Given this background, in the light of the current COVID-19 emergency, since the
investigators cannot carry out a randomized controlled trial, it is their intention to
conduct a study in the cohort of hospitalized patients with covid-19 pneumonia, administering
10 gr of vitamin C intravenously in addition to conventional therapy.
The Sars-COV-2, has spread all over the world, in two months after its discovery in China.
Outbreaks have been reported in more than 50 countries with more than 118,223 confirmed cases
and 4,291 deaths worldwide. In Italy, the scenario is progressively worsening with 8514
confirmed cases and 631 deaths at 10/3/2020.
Along with the spread of this new virus there has been an increase in the number of pneumonia
identified with the term novel coronavirus (2019-nCoV)-infected pneumonia (NCIP), which are
characterized by fever, asthenia, dry cough, lymphopenia, prolonged prothrombin time,
elevated lactic dehydrogenase, and a tomographic imaging indicative of interstitial pneumonia
(ground glass and patchy shadows).
Recent studies have shown the efficacy of vitamin C and thiamine administration in patients
hospitalized for sepsis in the setting of intensive wards in terms of mortality reduction.
The use of intravenously vitamin C arises from the experimental evidence of its
anti-inflammatory and antioxidant properties. Vitamin C causes a greater proliferation of
natural killers without affecting their functionality. Moreover, the vitamin C reduces the
production of ROS (reactive oxygen species) that contribute to the activation of the
inflammosomi and, in particular, the NLRP3 that affetcs the maturation and secretion of
cytokines such as IL1beta and IL-18 that are involved in the inflammatory systemic syndrome
that characterized sepsis. Vitamin C blocks the expression of ICAM-1 and activation of
NFKappaB that are involved in inflammatory, neoplastic, and apoptotic processes by the
inhibition of TNFalfa.
For this reason, the use of vitamin C could be effective in terms of mortality and secondary
outcomes in the cohort of patients with covid-19 pneumonia.
In view of the emergency of SARS-VOC-2 and the impossibility of carrying out a randomized
controlled study, it is their intention to conduct an intervention protocol (administration
of 10 grams of vitamin C intravenously in addition to conventional therapy) involving the
cohort of hospitalized patients with covid-19 pneumonia.
Methods:
An uncontrolled longitudinal study will be conducted at the Arnas Civico-di
Cristina-Benfratelli National Relevance Hospital in Palermo. This study will include all
patients consecutively hospitalized with positive swab test of SARS-CoV-2 and interstitial
pneumonia or with interstitial pneumonia with indication of intubation.
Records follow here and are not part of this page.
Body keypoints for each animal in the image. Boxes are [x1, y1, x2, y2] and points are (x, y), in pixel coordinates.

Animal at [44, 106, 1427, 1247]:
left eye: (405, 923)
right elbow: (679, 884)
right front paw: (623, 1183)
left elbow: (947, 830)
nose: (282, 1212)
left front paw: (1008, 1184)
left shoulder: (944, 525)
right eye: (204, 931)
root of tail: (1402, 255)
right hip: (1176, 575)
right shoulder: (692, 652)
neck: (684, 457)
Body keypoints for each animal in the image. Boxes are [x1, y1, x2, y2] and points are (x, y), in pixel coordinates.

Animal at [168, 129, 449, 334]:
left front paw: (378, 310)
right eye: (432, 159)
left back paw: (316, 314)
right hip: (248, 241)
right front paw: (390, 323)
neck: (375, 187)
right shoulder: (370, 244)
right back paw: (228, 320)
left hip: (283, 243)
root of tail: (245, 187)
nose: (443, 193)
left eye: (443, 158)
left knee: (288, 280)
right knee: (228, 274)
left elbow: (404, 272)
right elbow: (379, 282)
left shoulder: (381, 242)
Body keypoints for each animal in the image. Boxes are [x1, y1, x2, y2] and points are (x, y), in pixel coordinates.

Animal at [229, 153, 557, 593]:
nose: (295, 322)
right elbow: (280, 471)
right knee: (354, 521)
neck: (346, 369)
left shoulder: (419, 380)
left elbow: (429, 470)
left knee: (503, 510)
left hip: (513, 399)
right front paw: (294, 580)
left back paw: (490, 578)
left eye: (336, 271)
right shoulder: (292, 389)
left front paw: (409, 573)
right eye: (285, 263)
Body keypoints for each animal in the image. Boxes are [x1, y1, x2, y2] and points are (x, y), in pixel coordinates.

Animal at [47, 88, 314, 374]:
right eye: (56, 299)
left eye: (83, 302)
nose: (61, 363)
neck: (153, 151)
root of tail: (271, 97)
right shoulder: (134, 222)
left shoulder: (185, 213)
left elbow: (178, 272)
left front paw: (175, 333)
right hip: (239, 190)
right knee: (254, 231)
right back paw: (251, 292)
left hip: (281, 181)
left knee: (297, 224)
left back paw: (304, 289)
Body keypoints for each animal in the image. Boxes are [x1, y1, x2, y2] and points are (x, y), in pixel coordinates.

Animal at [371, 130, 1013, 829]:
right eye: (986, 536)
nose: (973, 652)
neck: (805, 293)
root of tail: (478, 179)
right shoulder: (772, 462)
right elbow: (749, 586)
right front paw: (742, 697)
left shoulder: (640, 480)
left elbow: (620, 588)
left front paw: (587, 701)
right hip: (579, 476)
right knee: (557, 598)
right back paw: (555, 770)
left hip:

At the admission,
data will be collected: personal and anamnestic information, clinical and laboratory findings
such as Gender, Age, Ethnicity, Comorbidities, Drugs, blood urea nitrogen, Creatinine,
Electrolytes, Blood cell count, Clearance of the lactates, PCR, PCT, SOFA score, liver
function, Coagulation, Blood gas analysis, Systolic and Diastolic Blood Pressure, Sp02,
Glycaemia, Body Mass Index (BMI). Length of hospital stay will be recorded. After written
informed consent, 10 grams of vitamin C in 250 ml of saline to infuse at a rate of 60 drops /
minute will be administered. In-hospital mortality, reduction of PCR levels > 50% in
comparison with PCR levels at the admission within 72 hours after the administration, lactate
clearance, length of hospital stay, resolution of symptoms, duration of positive swab (days).
Resolution of the CT imaging will be analysed. Stata Statistical Software: Release 14.1.
College Station, TX: StataCorp LP) was used for database management and analysis.